TO SETTLE CHARGE OF SECURITIES NORMS BREACH
RELIANCE Infrastructure and Reliance Natural Resources are close to reaching a settlement with market regulator Sebi by paying consent fees, ending a long-running investigation into alleged violations of foreign portfolio investment regulations.The companies, part of the Anil Dhirubhai Ambani Group, and their top executives have also agreed to abide by conditions set out by Sebi, four persons with knowledge of the development told ET.
The move will remove a persistent source of uncertainty that has dogged the companies for years. "The move is positive for Reliance Infra because the company will be able to access the capital markets without this shadow of regulatory uncertainty. The company could have litigated all the way to the Supreme Court but that could have dragged on for years and simply made no sense," said one of the four people. RNRL is in the process of being merged into Reliance Power, another ADAG company. So the proposed settlement is not particularly consequential for it. Conditions are mainly pledges for R-Infra, RNRL
THESE conditions are mainly pledges to tighten internal processes and are not particularly onerous, the people said. They are a standard part of any consent agreement.
The settlement, which will involve a total payment of close to `50 crore by the two companies, is close to being concluded after the consent terms were accepted by a three-member internal Sebi committee headed by retired Mumbai High Court judge Hosbet Suresh.

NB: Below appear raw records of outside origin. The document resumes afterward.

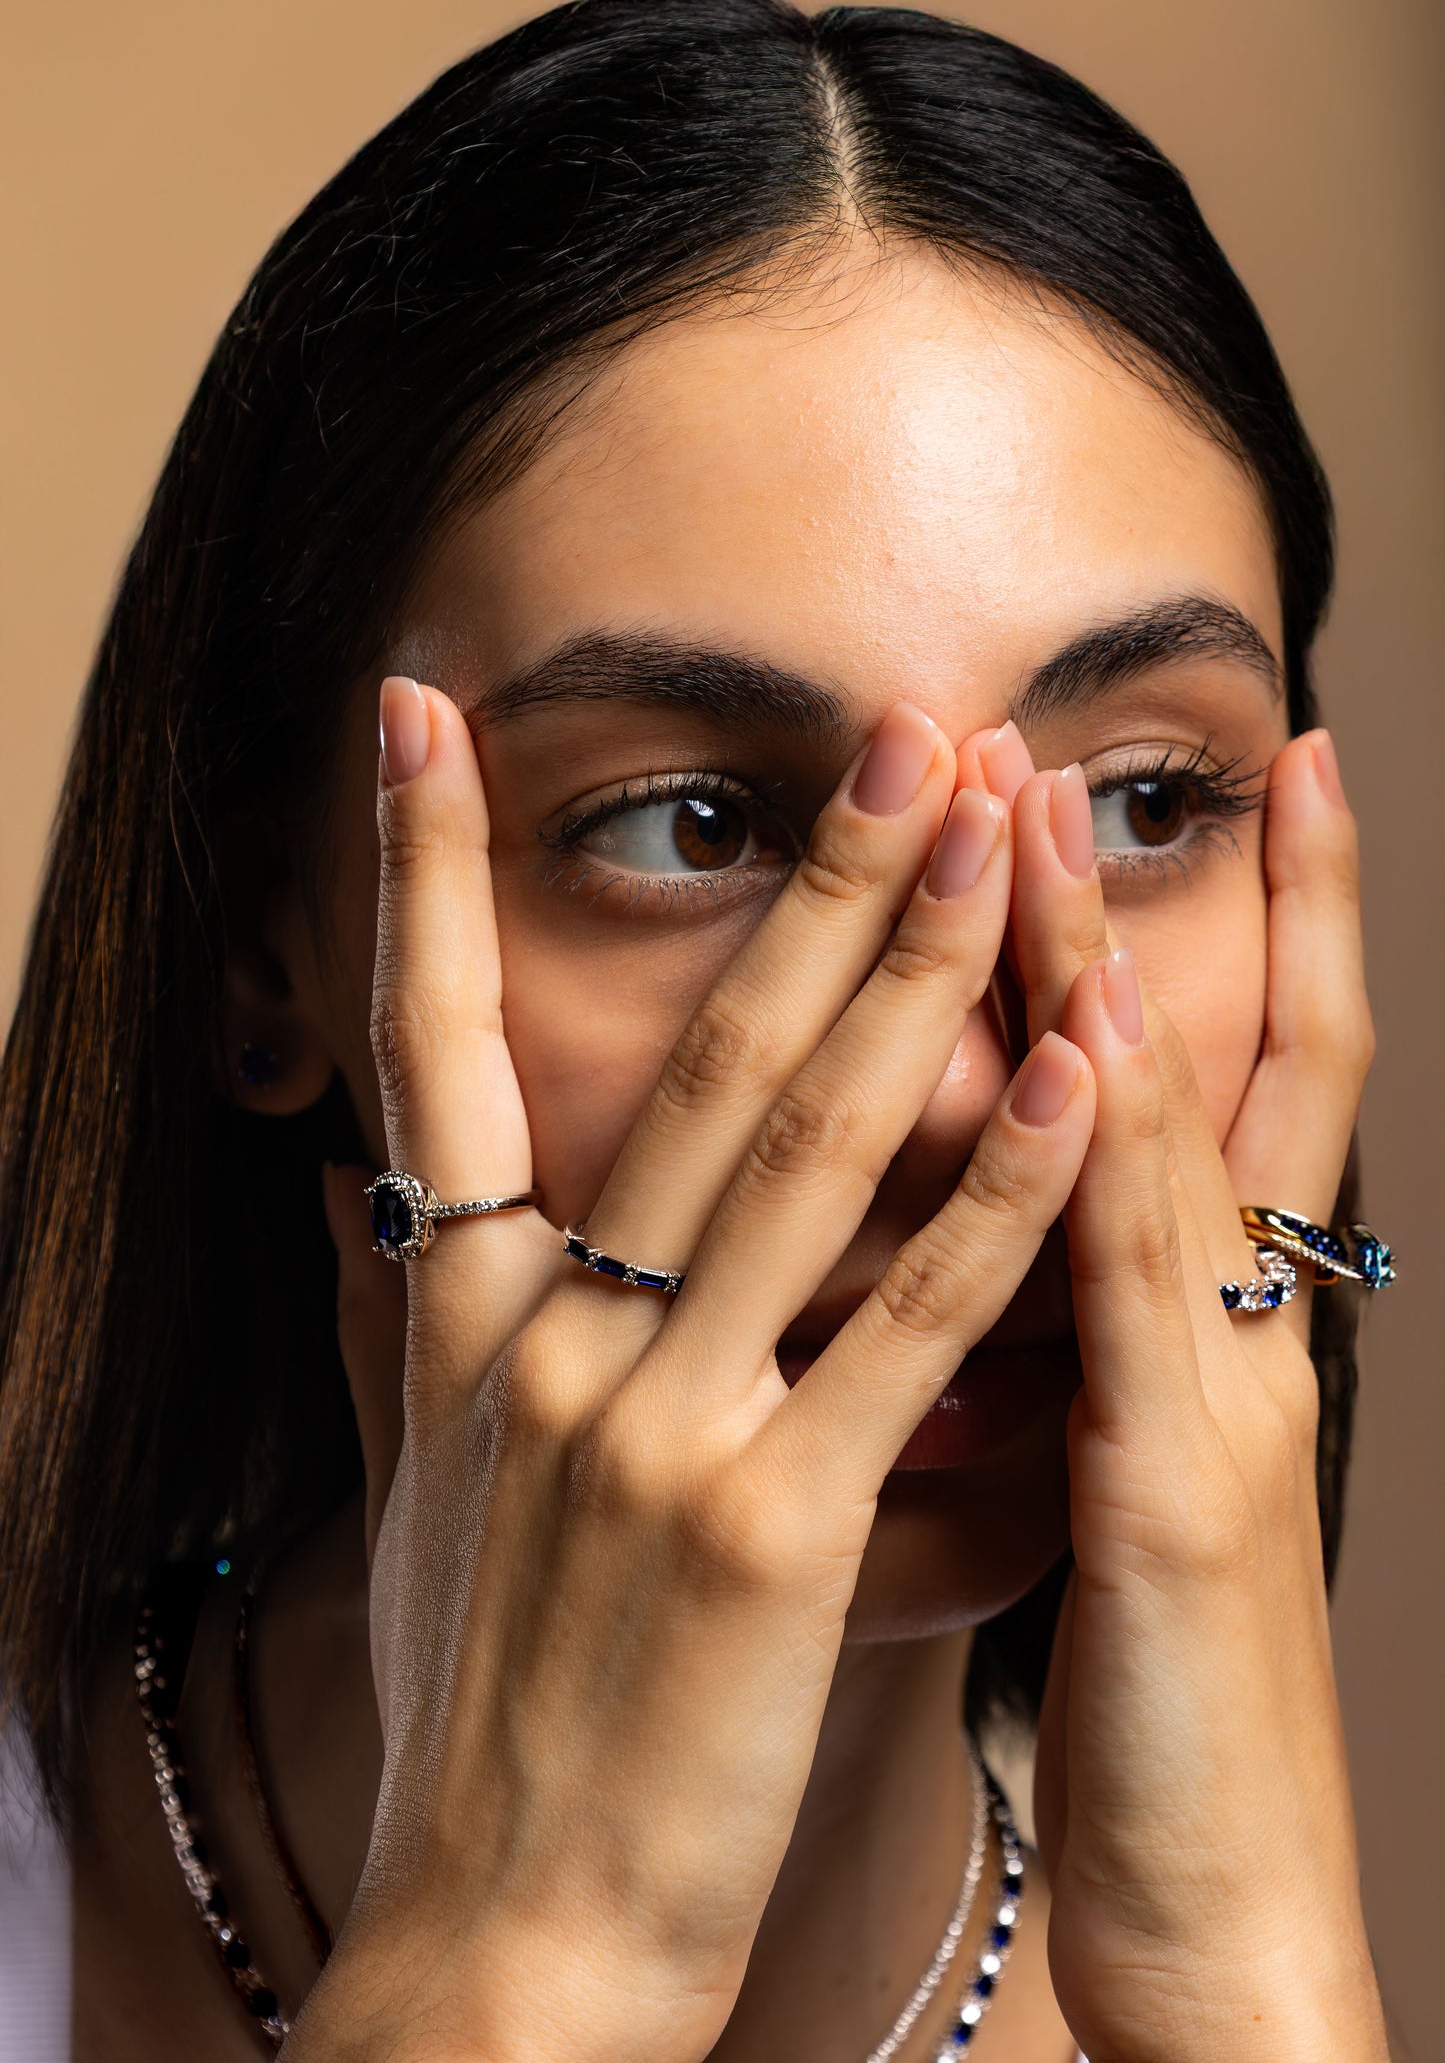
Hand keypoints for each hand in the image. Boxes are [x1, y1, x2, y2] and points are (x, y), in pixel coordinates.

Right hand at [284, 687, 1098, 2062]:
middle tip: (896, 721)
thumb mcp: (421, 1496)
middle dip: (806, 876)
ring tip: (1001, 829)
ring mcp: (655, 1427)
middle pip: (690, 1061)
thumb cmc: (479, 1713)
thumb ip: (405, 1333)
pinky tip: (1068, 1077)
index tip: (418, 717)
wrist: (496, 1936)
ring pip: (804, 1151)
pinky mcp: (770, 1529)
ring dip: (917, 973)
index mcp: (457, 1327)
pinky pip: (900, 1325)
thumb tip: (375, 1212)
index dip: (411, 876)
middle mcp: (545, 1345)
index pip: (422, 1053)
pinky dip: (988, 1195)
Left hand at [980, 734, 1387, 2061]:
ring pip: (1167, 1129)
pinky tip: (1093, 1026)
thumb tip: (972, 1253)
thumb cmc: (1149, 1700)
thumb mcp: (1109, 1487)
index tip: (1171, 792)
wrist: (1219, 1906)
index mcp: (1201, 1333)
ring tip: (1033, 808)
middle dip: (1143, 891)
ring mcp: (1220, 1390)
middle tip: (1065, 732)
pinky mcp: (1180, 1487)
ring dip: (1102, 956)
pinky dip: (1122, 1147)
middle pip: (1215, 1057)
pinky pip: (1144, 1285)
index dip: (1208, 933)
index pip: (1215, 1086)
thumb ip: (1065, 1354)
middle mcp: (1232, 1328)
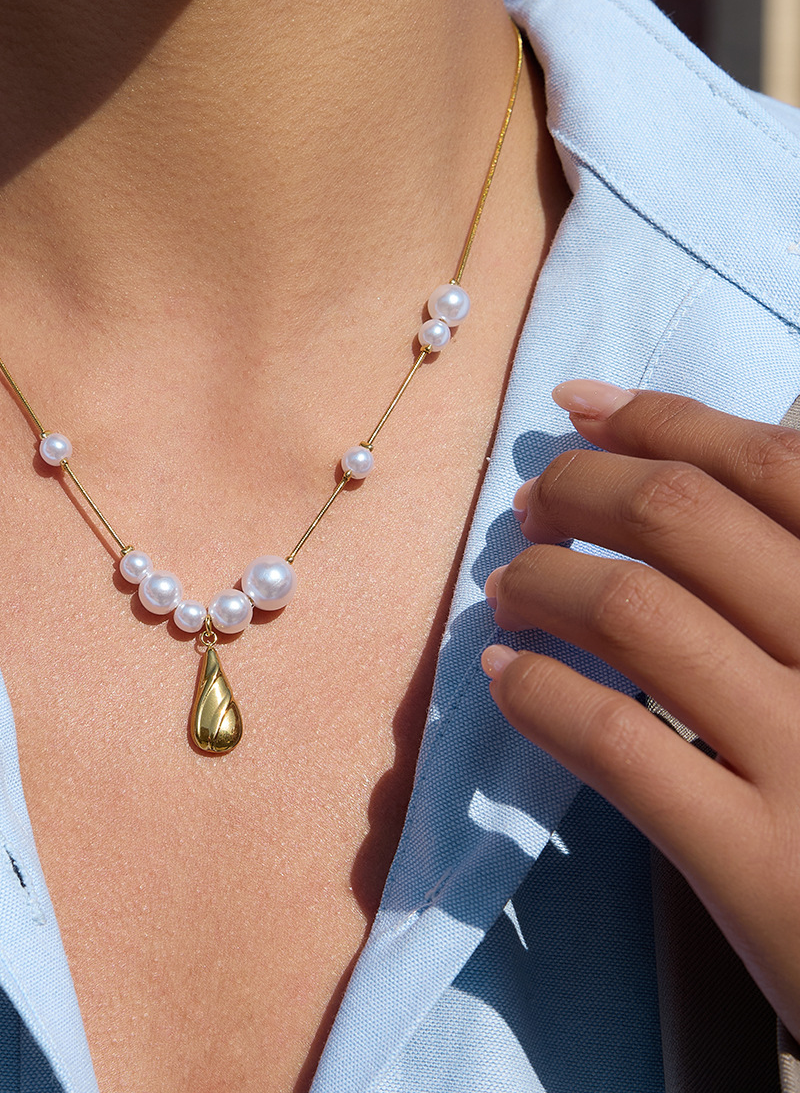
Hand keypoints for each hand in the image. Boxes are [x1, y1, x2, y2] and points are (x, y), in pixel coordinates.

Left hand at [481, 380, 799, 1040]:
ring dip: (542, 582)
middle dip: (583, 490)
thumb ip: (791, 577)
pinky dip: (537, 693)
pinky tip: (501, 678)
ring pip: (635, 611)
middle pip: (685, 518)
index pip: (774, 466)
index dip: (660, 421)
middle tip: (531, 507)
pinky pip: (616, 743)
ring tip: (507, 590)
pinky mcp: (763, 866)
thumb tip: (680, 476)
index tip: (576, 406)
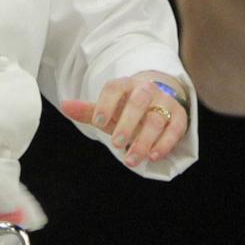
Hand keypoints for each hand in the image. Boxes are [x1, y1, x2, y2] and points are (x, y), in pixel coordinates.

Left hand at [60, 72, 189, 168]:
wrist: (159, 100)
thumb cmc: (128, 108)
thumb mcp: (109, 109)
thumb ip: (89, 111)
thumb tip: (64, 106)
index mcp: (126, 85)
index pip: (115, 87)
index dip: (106, 103)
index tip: (97, 122)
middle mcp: (147, 90)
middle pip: (139, 101)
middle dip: (127, 123)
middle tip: (116, 144)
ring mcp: (165, 101)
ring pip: (157, 119)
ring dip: (144, 140)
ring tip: (131, 160)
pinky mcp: (179, 116)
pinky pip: (175, 128)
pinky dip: (165, 143)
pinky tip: (154, 156)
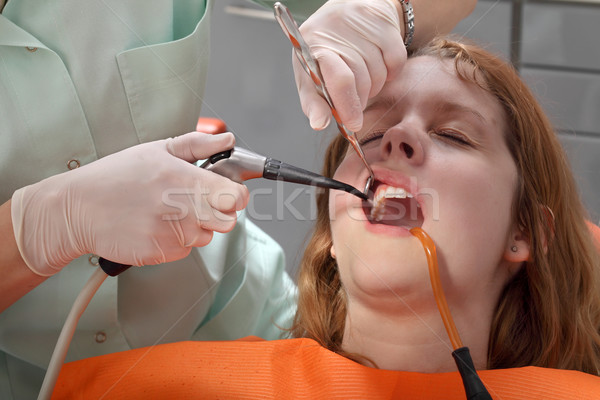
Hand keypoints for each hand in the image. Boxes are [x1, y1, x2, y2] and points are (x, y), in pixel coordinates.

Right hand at [11, 132, 248, 275]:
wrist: (77, 209)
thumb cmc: (116, 177)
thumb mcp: (156, 149)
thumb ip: (198, 145)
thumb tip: (227, 141)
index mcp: (185, 180)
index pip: (237, 198)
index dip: (236, 194)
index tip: (227, 191)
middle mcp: (182, 211)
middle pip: (228, 221)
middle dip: (217, 211)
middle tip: (194, 200)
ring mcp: (172, 235)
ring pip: (205, 236)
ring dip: (194, 226)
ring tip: (165, 210)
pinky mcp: (161, 254)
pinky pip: (184, 250)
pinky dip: (175, 240)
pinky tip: (154, 224)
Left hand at [295, 0, 405, 131]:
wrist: (347, 16)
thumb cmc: (326, 56)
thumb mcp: (311, 78)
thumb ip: (314, 102)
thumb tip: (318, 123)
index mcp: (312, 46)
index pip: (339, 80)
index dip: (347, 105)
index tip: (353, 124)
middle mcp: (335, 29)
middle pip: (361, 81)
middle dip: (358, 101)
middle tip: (353, 102)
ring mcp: (361, 22)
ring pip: (378, 74)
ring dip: (373, 87)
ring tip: (363, 79)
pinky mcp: (383, 20)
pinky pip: (396, 61)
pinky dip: (391, 72)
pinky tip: (379, 67)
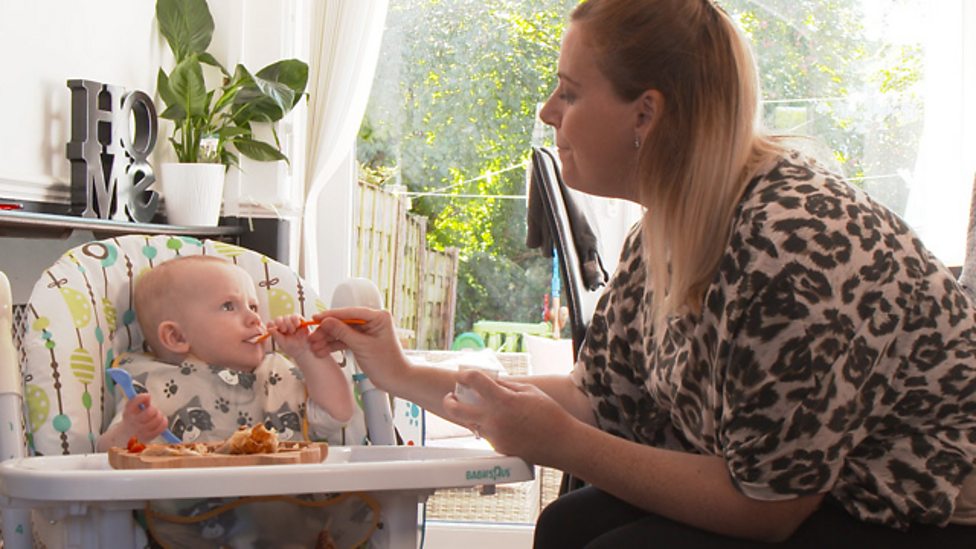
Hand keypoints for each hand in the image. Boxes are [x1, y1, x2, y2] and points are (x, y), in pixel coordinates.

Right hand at [122, 393, 168, 442]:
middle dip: (154, 409)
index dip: (143, 397)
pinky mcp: (149, 436)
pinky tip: (160, 422)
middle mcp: (134, 421)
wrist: (126, 436)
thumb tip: (148, 397)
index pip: (135, 401)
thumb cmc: (132, 419)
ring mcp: (141, 430)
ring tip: (156, 416)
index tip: (148, 396)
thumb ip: (139, 400)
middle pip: (149, 412)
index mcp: (128, 412)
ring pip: (157, 419)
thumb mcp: (131, 408)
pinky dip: (164, 422)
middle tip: (153, 410)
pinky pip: (162, 426)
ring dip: (159, 415)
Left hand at [269, 314, 313, 358]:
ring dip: (289, 323)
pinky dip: (295, 319)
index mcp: (276, 330)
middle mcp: (283, 325)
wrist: (303, 349)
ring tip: (292, 331)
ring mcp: (291, 322)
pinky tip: (297, 325)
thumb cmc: (291, 347)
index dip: (271, 324)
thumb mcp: (282, 343)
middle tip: (284, 330)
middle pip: (278, 319)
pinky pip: (296, 316)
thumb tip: (269, 329)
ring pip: (287, 317)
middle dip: (281, 324)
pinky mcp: (299, 320)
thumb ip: (276, 336)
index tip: (275, 328)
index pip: (271, 324)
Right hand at [308, 307, 405, 390]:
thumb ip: (343, 332)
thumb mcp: (362, 346)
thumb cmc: (387, 364)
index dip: (331, 315)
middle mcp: (372, 321)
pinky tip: (322, 350)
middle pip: (344, 322)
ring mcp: (367, 331)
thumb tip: (326, 321)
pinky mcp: (362, 341)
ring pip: (342, 331)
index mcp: (378, 317)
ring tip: (314, 346)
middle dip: (327, 330)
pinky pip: (345, 340)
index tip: (316, 318)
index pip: (350, 312)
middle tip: (313, 337)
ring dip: (328, 339)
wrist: (396, 380)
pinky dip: (333, 345)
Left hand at [442, 370, 578, 464]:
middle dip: (449, 401)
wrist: (562, 443)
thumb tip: (490, 382)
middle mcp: (494, 420)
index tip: (463, 375)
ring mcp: (494, 437)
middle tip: (451, 397)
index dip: (464, 375)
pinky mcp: (498, 449)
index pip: (474, 381)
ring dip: (472, 415)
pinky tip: (505, 425)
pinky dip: (489, 427)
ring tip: (486, 410)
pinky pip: (486, 435)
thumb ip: (506, 386)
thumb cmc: (550, 415)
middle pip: (456, 409)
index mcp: (503, 401)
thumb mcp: (529, 392)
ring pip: (471, 424)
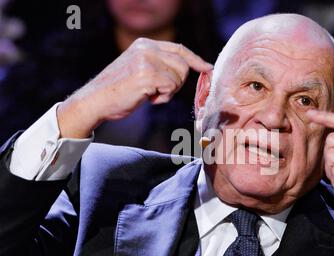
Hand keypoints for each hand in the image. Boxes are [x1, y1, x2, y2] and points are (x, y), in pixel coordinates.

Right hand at [57, 38, 212, 137]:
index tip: (207, 68)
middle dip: (176, 84)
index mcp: (145, 44)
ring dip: (168, 92)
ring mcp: (147, 60)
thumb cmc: (117, 92)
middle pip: (183, 66)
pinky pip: (170, 88)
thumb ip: (158, 65)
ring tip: (149, 94)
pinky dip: (162, 98)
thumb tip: (184, 70)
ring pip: (178, 77)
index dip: (195, 60)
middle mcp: (146, 48)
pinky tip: (146, 99)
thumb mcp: (138, 69)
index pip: (179, 49)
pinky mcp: (147, 75)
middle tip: (158, 93)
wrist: (95, 101)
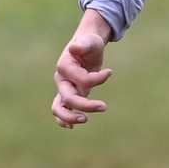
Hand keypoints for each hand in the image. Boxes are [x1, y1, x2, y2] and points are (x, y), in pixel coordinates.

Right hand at [52, 7, 114, 125]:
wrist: (86, 48)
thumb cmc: (89, 43)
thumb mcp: (89, 41)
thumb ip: (82, 44)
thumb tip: (74, 48)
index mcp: (64, 66)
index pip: (83, 81)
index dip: (98, 79)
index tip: (109, 72)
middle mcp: (61, 79)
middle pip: (69, 98)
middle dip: (85, 106)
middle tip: (104, 107)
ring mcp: (64, 89)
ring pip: (59, 108)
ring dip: (70, 117)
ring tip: (85, 119)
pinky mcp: (69, 95)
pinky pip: (62, 110)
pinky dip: (64, 120)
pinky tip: (72, 126)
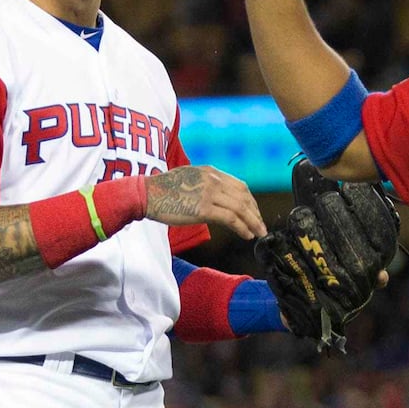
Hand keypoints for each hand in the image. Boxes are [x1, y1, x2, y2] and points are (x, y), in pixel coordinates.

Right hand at [146, 166, 267, 241]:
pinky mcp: (204, 208)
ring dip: (253, 222)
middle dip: (255, 213)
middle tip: (261, 226)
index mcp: (210, 172)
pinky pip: (231, 219)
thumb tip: (215, 200)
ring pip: (240, 208)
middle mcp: (213, 180)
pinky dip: (242, 228)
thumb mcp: (188, 179)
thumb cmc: (162, 190)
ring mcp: (209, 193)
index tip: (254, 213)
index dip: (250, 201)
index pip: (239, 186)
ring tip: (258, 234)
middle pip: (244, 196)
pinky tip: (247, 235)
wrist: (147, 194)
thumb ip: (204, 185)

The panel's conclusions are likely to be endorsed by two whole-time members of the Sebi board, three of the four persons mentioned earlier said. The ruling of the two board members is final. ADAG officials declined comment for the story.
Reliance Infrastructure, which distributes electricity in the suburbs of Mumbai and in parts of Delhi, is one of the flagship companies of the Anil Ambani Group. It also owns close to 45% of Reliance Power, which is implementing 25,000 mw of projects.
If the final figure endorsed by the regulator is close to 50 crore, it will be among the highest fees to be paid since it was introduced in 2007. These negotiated settlements are common in the US where the Securities & Exchange Commission, or SEC, approves a large number of consent orders every year. In India, a firm or person facing a probe can submit an application seeking a consent order, without admission of guilt and without denial of liability. Sebi has the right to refuse to enter into consent proceedings if the violations are be particularly egregious.
If the regulator agrees, the entity facing the probe has to finalise the terms with Sebi officials. These terms then go through a two-stage vetting.
First, they have to be endorsed by a panel headed by a retired high court judge, currently Hosbet Suresh. The panel's conclusion then has to be endorsed by two full-time members of the Sebi board. Full-time members are officials in charge of executive functions as distinct from part-time board members.
COMPLEX CASE
At the heart of this case is a showcause notice issued on June 7, 2010, by Sebi to the two companies and their top executives.
The notice came in the wake of a probe by the regulator and government agencies into dealings of Pluri Emerging Companies, an obscure foreign portfolio investor, which purchased participatory notes with stocks such as RNRL and Reliance Infrastructure as the underlying.
Participatory notes are derivative instruments that allow offshore entities to trade in Indian stocks anonymously.
Pluri had bought the participatory notes from Hythe Securities, another FII, which in turn had bought them from Barclays Bank, a British bank.
At that point, the Enforcement Directorate was probing Pluri for a series of allegedly fraudulent transactions involving the siphoning off of funds from the accounts of two Anil Ambani-promoted firms in the London branch of UBS and the use of these funds to buy shares in India. The proceeds of foreign loans raised by the ADAG firms were parked in these accounts.
Sebi had also pulled up Societe Generale, the French financial services group, and Barclays in connection with the dealings with Pluri. Both foreign banks were exonerated by Sebi after they strengthened internal processes. They did not have to pay any penalty.
Sandeep Parekh, Founder, Finsec Law Advisors, and a former executive director of Sebi said consent proceedings provide a wide range of options to the regulator to fashion a remedy.
"In a given case where the severity of the crime is high, the regulator is free to adopt measures beyond the usual penalty. For instance, there could be consent bar from raising capital, consent bar from acting as a director of a listed company, consent disgorgement or consent freezing of voting rights, to name a few," he said.
However, such conditions are not part of the consent order in case of the two ADAG entities, the people with knowledge of the proceedings said.